Die Zweitplatzierte Maren Knacker von der Mittelpunktschule in Hilders fasste es zusammen: „Super gelaufen, ich war heute zum ersten Mal bei einem Buslotsenlandeswettbewerb dabei und habe einiges Neue erfahren. Es war ein toller Tag für mich, aber nach dem Rollenspiel merkte ich, wie aufgeregt ich doch war!“ Maren hatte auch eine schwierige Aufgabe zu lösen: „Mehrere Schüler sitzen in der hinteren Sitzreihe des Schulbusses. Einer hält eine Dose Haarspray in der einen und ein Feuerzeug in der anderen Hand. Die daneben sitzenden Schüler haben Angst!“ Ihre Aufgabe lautete: Wie verhältst Du Dich, was machst Du? Maren ging professionell vor und zog auch zur Erledigung ihrer Aufgabe den Fahrer des Schulbusses mit hinzu.

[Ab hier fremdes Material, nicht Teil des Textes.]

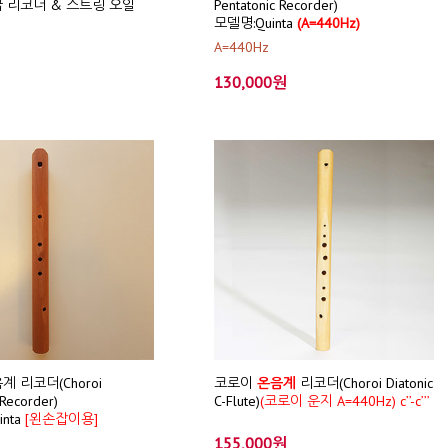
 리코더 & 스트링 오일
Pentatonic Recorder)
모델명:Quinta
(A=440Hz)
A=440Hz
130,000원
 리코더(Choroi
코로이
온음계
리코더(Choroi Diatonic
 Recorder)
C-Flute)
(코로이 운지 A=440Hz) c’’-c’’’
inta
[왼손잡이용]
155,000원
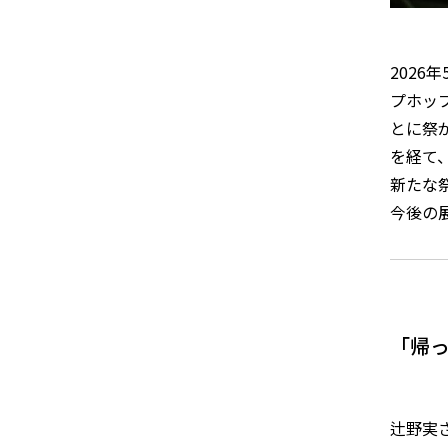
202
プホッ
とに祭
を経て
新たな
今後の
「帰
辻野実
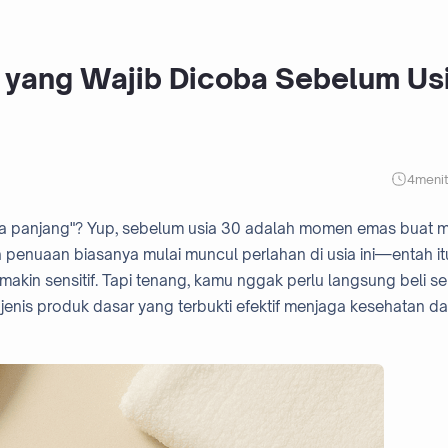
t yang Wajib Dicoba Sebelum Us
4
meni
angka panjang"? Yup, sebelum usia 30 adalah momen emas buat m
a penuaan biasanya mulai muncul perlahan di usia ini—entah it
g makin sensitif. Tapi tenang, kamu nggak perlu langsung beli 
a jenis produk dasar yang terbukti efektif menjaga kesehatan d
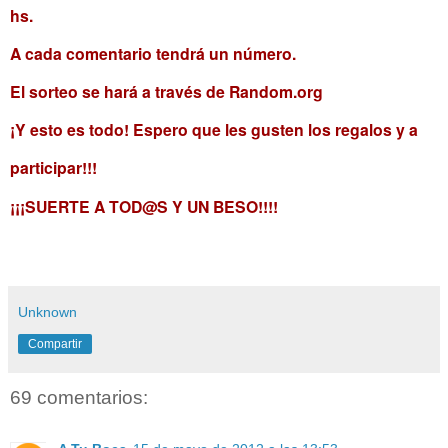
hs.
A cada comentario tendrá un número.
El sorteo se hará a través de Random.org
¡Y esto es todo! Espero que les gusten los regalos y a
participar!!!
¡¡¡SUERTE A TOD@S Y UN BESO!!!!
Unknown
Compartir
69 comentarios:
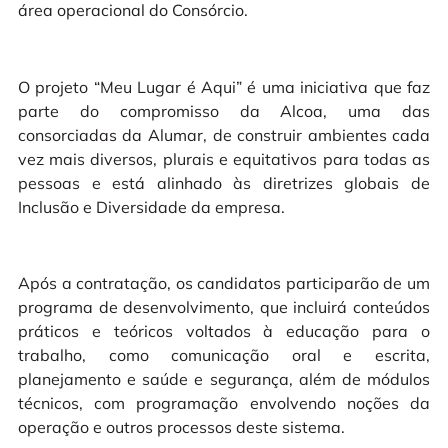
área operacional do Consórcio.
O projeto “Meu Lugar é Aqui” é uma iniciativa que faz
parte do compromisso da Alcoa, uma das
consorciadas da Alumar, de construir ambientes cada
vez mais diversos, plurais e equitativos para todas as
pessoas e está alinhado às diretrizes globais de
Inclusão e Diversidade da empresa.
Após a contratação, os candidatos participarão de um
programa de desenvolvimento, que incluirá conteúdos
práticos e teóricos voltados à educação para o
trabalho, como comunicação oral e escrita,
planejamento e saúde e segurança, além de módulos
técnicos, com programação envolvendo noções da
operação e outros processos deste sistema.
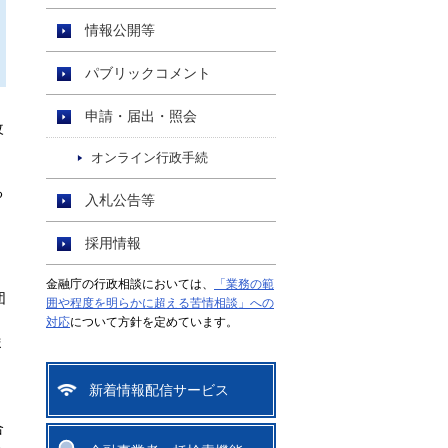
情報公開等
パブリックコメント
申請・届出・照会
改
オンライン行政手続
る
入札公告等
採用情報
金融庁の行政相談においては、
「業務の範
団
囲や程度を明らかに超える苦情相談」への
対応
について方針を定めています。
ま
新着情報配信サービス
合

Die weiteren Buslotsen, nach Schulen geordnet, waren:

Christina Tukscher – Jahnschule Hünfeld
Alyah Hillenbrand – Jahnschule Hünfeld
Robin Schultheis – Wigbertschule Hünfeld
Jeremy Berg – Johannes-Kepler-Schule Neuhuf
Johanne Goldbach – Mittelpunktschule „Hohe Rhön“ Hilders
Laura Bombach – Von-Galen-Schule Eichenzell
Marvin Woschny – Von-Galen-Schule Eichenzell

Die „Fuldaer“ Buslotsen wurden begleitet von Gerhard Brink und dem Vorstandsmitglied Hermann Stieler. Weiterhin mit dabei waren die beiden Schulbuskoordinatoren und Fachlehrer von der Jahnschule Max Ostrowski und Sebastian Albrecht von der Von-Galen-Schule.

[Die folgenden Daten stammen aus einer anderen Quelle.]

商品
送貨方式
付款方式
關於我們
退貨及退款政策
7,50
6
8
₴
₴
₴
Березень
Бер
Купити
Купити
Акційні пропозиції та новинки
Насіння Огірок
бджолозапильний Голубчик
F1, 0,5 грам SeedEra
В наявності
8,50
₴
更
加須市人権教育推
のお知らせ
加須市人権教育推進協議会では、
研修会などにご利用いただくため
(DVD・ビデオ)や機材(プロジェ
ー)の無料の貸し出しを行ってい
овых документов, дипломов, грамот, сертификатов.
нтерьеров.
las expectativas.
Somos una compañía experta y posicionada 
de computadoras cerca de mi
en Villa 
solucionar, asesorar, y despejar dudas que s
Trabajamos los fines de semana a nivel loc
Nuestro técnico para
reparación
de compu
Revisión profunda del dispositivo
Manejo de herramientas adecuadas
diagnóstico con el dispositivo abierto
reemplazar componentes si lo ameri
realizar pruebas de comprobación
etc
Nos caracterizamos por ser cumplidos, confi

Vor dem gemeinsamen Mittagessen hatten die Buslotsen noch Gelegenheit zum Erfahrungsaustauch.
Als Schwerpunkt ihrer Tätigkeit bezeichnete Laura Brombach von der Von-Galen-Schule in Eichenzell das Drängeln und Schubsen an der Bushaltestelle und beim Einsteigen. Der Fachlehrer Sebastian Albrecht ergänzte: „Schulbuslotsen dürfen keine Gewalt anwenden. Zur Lösung von alltäglichen Situationen in den Schulbussen ist deshalb soziale und kommunikative Kompetenz gefragt, die Körpersprache, Gestik und Mimik muss das Gesprochene unterstützen!“

Gerhard Brink bewertete das Ergebnis als gemeinsamen Erfolg aller im Landkreis Fulda tätigen Institutionen, den Schulen, dem Schulverwaltungsamt des Landkreises und dem Polizeipräsidium Osthessen. Aber vor allem gratulierte der Verkehrswachtvorsitzende den Buslotsen für ihr sehr professionelles und routiniertes Auftreten beim Wettbewerb. Alle rund 530 Buslotsen im Landkreis Fulda sorgen ehrenamtlich für die Sicherheit an der Schulbus-haltestelle, beim Ein- und Aussteigen sowie während der Fahrt. Sie schlichten Streit zwischen den Schülern und verhindern durch Ihre Anwesenheit und ihr Auftreten Sachbeschädigungen im Schulbus. Eine bemerkenswerte Leistung: Schüler übernehmen Verantwortung für Schüler! Jeder teilnehmende Buslotse erhielt eine Urkunde sowie ein Präsent. Die ersten sechs Sieger bekamen zusätzlich einen Geldpreis überreicht.